Question

consider the rectangle depicted below. which of the following computes the area of the rectangle? rectangle image with base labeled x and height labeled y options: ( x + y ), ( 2xy ), nothing in this list is correct, ( 4xy ), ( 2x + 2y )

Explanation:

Step1: Recall the formula for the area of a rectangle.

The area \( A \) of a rectangle is given by the product of its length and width. If the length is \( x \) and the width is \( y \), then the area formula is \( A = x \times y = xy \).
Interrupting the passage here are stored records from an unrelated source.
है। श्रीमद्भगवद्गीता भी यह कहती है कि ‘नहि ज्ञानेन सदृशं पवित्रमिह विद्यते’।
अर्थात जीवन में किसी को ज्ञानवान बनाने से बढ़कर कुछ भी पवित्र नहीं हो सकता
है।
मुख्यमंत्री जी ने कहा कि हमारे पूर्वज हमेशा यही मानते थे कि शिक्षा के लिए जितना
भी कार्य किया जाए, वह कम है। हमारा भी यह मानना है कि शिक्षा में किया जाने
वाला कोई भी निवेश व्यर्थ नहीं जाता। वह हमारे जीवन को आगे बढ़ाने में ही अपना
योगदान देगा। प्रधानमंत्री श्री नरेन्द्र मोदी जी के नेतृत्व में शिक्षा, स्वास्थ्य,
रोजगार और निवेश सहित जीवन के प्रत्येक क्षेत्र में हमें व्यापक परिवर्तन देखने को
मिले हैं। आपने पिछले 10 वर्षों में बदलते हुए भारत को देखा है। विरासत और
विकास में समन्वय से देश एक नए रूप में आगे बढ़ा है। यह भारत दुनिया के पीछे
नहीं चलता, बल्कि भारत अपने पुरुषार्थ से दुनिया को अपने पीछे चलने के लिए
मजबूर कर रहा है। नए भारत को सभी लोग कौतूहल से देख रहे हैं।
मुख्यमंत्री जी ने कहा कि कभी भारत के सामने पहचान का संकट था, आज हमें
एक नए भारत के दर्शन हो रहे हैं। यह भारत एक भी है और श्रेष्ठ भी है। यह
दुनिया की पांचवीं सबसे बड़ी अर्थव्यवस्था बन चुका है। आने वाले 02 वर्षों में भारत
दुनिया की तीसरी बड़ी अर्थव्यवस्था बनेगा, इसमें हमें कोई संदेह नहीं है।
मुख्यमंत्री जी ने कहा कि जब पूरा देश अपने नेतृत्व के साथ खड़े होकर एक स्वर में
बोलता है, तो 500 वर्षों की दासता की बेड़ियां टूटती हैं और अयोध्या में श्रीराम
Step2: Analyze the given options.

• Option \( x + y \): This is the sum of the length and width, which is the formula for neither area nor perimeter (perimeter is \( 2x + 2y \)). So this is incorrect.
• Option \( 2xy \): This is not the standard area formula for a rectangle. The area is \( xy \), so this is incorrect.
• Option "Nothing in this list is correct": We will check other options first.
• Option \( 4xy \): This is also not the area formula for a rectangle. Incorrect.
• Option \( 2x + 2y \): This is the formula for the perimeter of a rectangle (sum of all sides), not the area. Incorrect.

Since none of the provided options (other than the "nothing correct" option) match the area formula \( xy \), we conclude that the correct option is the one stating "Nothing in this list is correct."

Answer:

Nothing in this list is correct.